22 February

My Muse: Only The Heart Can See

by Jon Katz
Only The Heart Can See
Only The Heart Can See

It is said that only the heart can see, anything truly essential to know is invisible to the naked eye. I believe that is so, I have had my muse a long time, she sits on my desk and revels in the afternoon light, where she has always been placed. I think all writers are superstitious, they believe there is a special alchemy to writing. My desk is surrounded by statues, totems, Madonnas, it is bit of a phantasmical museum in here. Spirits abound. They have gotten me this far, 28 books and many more words.

I chose my muse because she seems gentle and quiet to me, gracious and loving. She is a peaceful muse, she comforts me rather than pokes or prods me, she reminds me to go inward. Saul Bellow wrote that a writer never has to change a word he writes in the middle of the night, and that is true for me. In the dark, I am free and open, there is something to solitude when it comes to writing, and solitude is mostly lost to us in the information age, we are never far from the outside world.

My muse seems very much alone, even lonely.

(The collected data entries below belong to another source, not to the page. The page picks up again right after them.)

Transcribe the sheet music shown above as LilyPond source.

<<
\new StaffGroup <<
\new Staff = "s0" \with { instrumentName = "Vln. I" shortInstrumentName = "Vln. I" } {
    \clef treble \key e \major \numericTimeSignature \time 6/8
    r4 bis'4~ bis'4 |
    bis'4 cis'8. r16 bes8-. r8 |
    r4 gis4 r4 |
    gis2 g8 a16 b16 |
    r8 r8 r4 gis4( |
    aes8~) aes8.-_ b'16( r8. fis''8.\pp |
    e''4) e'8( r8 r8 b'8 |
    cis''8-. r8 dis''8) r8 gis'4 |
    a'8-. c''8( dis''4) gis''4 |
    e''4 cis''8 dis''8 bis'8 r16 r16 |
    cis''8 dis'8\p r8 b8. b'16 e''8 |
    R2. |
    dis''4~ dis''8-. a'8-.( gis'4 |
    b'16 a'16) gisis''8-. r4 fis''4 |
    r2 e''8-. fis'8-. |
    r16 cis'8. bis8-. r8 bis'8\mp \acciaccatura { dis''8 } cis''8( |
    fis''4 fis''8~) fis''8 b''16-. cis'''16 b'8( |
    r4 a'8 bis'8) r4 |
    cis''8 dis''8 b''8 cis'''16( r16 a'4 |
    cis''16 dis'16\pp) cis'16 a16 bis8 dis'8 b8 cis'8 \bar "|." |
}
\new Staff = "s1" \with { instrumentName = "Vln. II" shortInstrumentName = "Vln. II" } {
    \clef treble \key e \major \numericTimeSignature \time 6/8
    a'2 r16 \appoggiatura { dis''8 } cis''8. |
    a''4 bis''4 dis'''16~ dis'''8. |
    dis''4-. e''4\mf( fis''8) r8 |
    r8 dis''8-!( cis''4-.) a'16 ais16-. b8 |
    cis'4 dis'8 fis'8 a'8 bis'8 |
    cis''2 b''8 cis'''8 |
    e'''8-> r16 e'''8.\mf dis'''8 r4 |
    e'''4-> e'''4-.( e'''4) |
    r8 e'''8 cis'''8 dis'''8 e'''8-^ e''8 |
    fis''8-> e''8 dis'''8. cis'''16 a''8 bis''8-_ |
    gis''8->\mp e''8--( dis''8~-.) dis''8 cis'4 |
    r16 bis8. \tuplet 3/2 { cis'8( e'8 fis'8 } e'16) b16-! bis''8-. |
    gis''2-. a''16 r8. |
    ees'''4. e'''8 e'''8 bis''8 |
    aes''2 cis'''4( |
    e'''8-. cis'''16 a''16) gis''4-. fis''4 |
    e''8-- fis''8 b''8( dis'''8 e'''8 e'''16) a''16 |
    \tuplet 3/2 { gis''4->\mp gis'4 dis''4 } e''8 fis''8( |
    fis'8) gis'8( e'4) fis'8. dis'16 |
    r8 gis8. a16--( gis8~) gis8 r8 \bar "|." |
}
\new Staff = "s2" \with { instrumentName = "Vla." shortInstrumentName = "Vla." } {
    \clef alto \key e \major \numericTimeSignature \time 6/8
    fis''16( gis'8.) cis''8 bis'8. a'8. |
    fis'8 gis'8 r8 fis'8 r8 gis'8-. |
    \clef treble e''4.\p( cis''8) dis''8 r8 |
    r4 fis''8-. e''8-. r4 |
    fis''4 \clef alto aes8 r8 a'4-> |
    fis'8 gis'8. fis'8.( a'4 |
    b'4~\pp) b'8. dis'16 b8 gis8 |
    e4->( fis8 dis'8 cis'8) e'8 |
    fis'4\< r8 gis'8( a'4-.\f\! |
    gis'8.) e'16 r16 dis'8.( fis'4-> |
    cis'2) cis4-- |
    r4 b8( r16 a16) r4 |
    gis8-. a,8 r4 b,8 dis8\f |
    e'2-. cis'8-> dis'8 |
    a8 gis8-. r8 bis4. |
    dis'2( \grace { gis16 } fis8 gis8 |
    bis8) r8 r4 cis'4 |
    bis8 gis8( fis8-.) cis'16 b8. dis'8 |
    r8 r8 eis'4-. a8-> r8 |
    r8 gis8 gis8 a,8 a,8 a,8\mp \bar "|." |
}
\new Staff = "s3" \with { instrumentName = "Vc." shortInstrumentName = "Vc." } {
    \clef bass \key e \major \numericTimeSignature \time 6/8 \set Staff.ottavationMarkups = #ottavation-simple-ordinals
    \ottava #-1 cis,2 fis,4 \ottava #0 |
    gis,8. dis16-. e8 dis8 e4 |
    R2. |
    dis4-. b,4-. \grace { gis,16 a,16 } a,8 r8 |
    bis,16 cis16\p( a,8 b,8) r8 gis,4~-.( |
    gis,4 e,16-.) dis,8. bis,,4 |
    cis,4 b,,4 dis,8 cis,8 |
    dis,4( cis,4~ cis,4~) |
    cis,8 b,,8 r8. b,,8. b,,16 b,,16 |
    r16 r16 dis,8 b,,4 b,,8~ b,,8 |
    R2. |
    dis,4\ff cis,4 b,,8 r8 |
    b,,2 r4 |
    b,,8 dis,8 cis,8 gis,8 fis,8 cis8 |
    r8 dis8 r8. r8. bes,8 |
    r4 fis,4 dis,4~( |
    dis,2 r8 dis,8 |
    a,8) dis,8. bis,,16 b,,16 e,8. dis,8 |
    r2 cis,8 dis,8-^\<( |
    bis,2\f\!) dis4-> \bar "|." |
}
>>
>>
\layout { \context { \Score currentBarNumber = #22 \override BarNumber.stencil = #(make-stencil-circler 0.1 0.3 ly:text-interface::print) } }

My muse reminds me to think. She reminds me that if  am afraid of something, I must write about it. In this way, I have come to terms with the great fear that had gripped me for much of my life, but which has receded. I had many years of talking therapy, but I think it was the spiritual work that healed me the most, the meditation, the work on patience and acceptance.

For weeks now, I have been entangled in one of those modern day health insurance mix-ups that are a staple of life in America. Suddenly, some medications are rejected, others accepted, we will never know why or how. It has taken weeks to sort it all out and we are not done yet. It has gone on four four weeks now, confusion, misunderstanding, crossed signals, calls to government offices.

We are almost done.

I resolved at the beginning to remember that this is the nature of our world now, we can either accept it or be consumed by it. Today at the pharmacy, two of the young techs came up to me and thanked me for being so patient.  We are getting to know one another, they said. See, I thought, even in this modern morass, there is community.

It was, I knew, no one’s fault, we live in a series of systems that we do not always control, and the test of our spirituality is how we respond do the challenges of living in a system that is detached from us, and does not, at the core, care about us.

I told myself I had to be good to the people I was dealing with, on the other end of long phone waits, at the pharmacy, at the doctor’s offices. Being good to one another is the antidote and the remedy, we are all refugees clinging together on the boat, if we all stick together, we will prevail, if we don’t, we will drown in a sea of confusion and rage. If we are good to each other, we win.

This is the message of my muse. Be steady, turn inward. Find peace inside of yourself, and the right words will emerge.